Aspek mistik-spiritual lainnya dari proses pembuatan topeng Malangan, yakni mengenai sosok figur-figur yang ada dalam topeng Malangan. Pada saat mbah Karimun wafat, beberapa figur/tokoh belum sempat “ter-rupa-kan” dalam bentuk topeng. Pakem struktur, gaya dan bentuk topeng Malangan, diwariskan secara turun-temurun dalam bentuk topeng, dan tidak ada deskripsi tertulis mengenai pakem ataupun petunjuk teknis pembuatan topeng, selain tradisi lisan. Bedasarkan sifat atau karakter tokoh yang terdapat pada roman Panji, Handaya melakukan pendalaman terhadap suatu karakter/figur yang belum berbentuk topeng tersebut, dan kemudian melakukan meditasi hingga pada suatu titik ia mengalami peristiwa batin bertemu langsung dan berinteraksi dengan tokoh/figur tersebut.
Pengalaman spiritual Handaya ketika bertemu dengan figur-figur topeng Malangan ini, kemudian ia ekspresikan dalam bentuk topeng. Berdasarkan pengalaman spiritual itu pula Handaya meyakini bahwa figur-figur topeng Malangan ini memang benar-benar ada pada masa lalu, dengan kata lain topeng-topeng tersebut merupakan wajah-wajah leluhur. Lebih jauh ia mengungkapkan bahwa roh-roh leluhur, yang dikenal sebagai dhanyang, melindungi desa Kedungmonggo dari marabahaya, dan ikut menonton pertunjukan wayang topeng Malangan pada gebyak senen legian. Memang beberapa hal menyangkut mistik dan spiritual di atas tidak dapat dibuktikan secara empiris maupunrasional, namun hal ini mengekpresikan pandangan-pandangan spiritual seniman, yang kemudian diwujudkan pada karya seni yang diciptanya.

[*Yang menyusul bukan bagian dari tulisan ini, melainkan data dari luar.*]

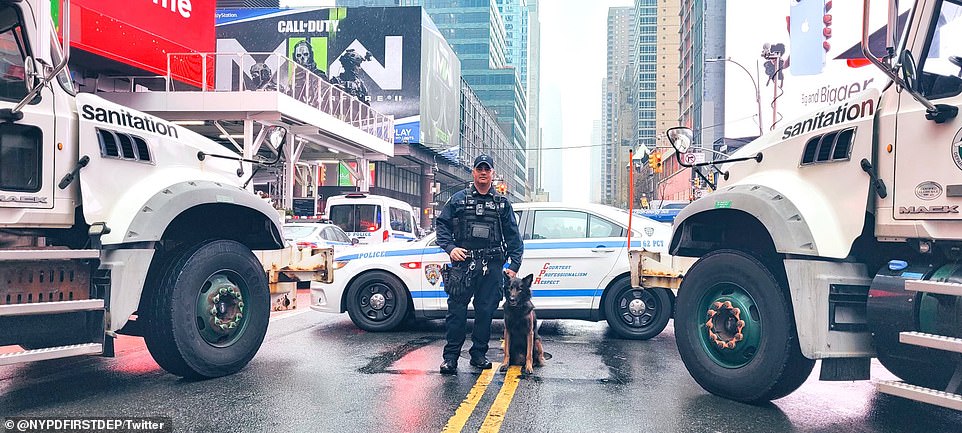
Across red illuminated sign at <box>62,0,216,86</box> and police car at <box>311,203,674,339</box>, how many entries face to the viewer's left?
1

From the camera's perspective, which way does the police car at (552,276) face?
to the viewer's left

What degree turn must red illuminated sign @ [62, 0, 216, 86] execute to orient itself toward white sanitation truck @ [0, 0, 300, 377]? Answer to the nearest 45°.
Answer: approximately 45° to its right

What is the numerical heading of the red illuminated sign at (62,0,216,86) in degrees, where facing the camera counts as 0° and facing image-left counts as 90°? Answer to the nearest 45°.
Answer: approximately 315°

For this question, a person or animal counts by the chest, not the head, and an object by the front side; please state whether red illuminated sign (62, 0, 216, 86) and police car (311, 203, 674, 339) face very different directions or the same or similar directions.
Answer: very different directions

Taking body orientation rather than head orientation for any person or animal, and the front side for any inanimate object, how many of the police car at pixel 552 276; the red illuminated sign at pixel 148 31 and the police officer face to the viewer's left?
1

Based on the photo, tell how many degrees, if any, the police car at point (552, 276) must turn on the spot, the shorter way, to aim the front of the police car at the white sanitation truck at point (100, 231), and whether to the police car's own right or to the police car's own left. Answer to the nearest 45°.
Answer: approximately 45° to the police car's own left

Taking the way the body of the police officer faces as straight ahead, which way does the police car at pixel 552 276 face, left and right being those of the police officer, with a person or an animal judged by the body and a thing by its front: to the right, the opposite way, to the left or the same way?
to the right

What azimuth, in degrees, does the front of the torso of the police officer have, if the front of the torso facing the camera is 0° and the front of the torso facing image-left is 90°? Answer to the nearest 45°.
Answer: approximately 0°
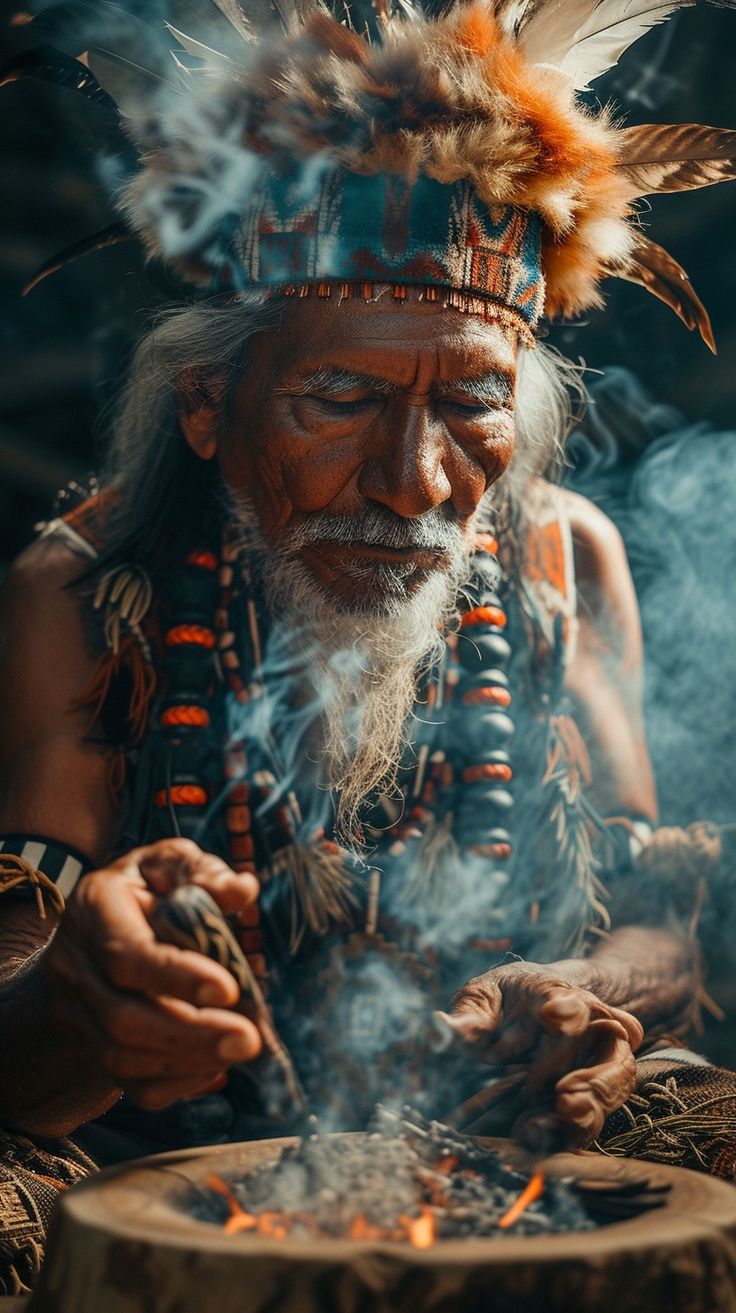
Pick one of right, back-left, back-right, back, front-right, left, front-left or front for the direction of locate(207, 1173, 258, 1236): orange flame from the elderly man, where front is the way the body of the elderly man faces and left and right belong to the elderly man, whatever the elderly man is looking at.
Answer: front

Dalam seni relijius (religious art), yang nampak pada artefak seni adalah ekspresi ide kolektif tentang relasi manusia dengan keilahian (Tuhan), yang terkadang merasuk kedalam upaya spiritual seorang seniman. Seni relijius menceritakan kisah suci, memerintahkan perilaku yang benar, atau berusaha untuk menguatkankeimanan, namun upaya spiritual seniman berusaha menjadi “wahyu ilahi” di alam manusia dan di dunia (Feldman, 1967:24). Spiritualitas merupakan aspek mental, yang sangat berbeda dengan aspek material, yang lebih spesifik, subyektif, atau sangat personal sifatnya. Proses penciptaan topeng Malangan oleh Handaya, sangat dipengaruhi oleh pengalaman-pengalaman spiritual yang sangat personal.
2.Topeng Dhalang Madhura
Di Madura sejak lama dikenal “Topeng Dhalang” (Topeng Dheleng). Diperkirakan pertunjukan ini sudah dikenal sejak abad XV – XVI. Pertunjukan Topeng memainkan karakter tokoh tertentu, baik yang halus, kasar, gagah, lembut, licik, buas, lucu, dan sebagainya.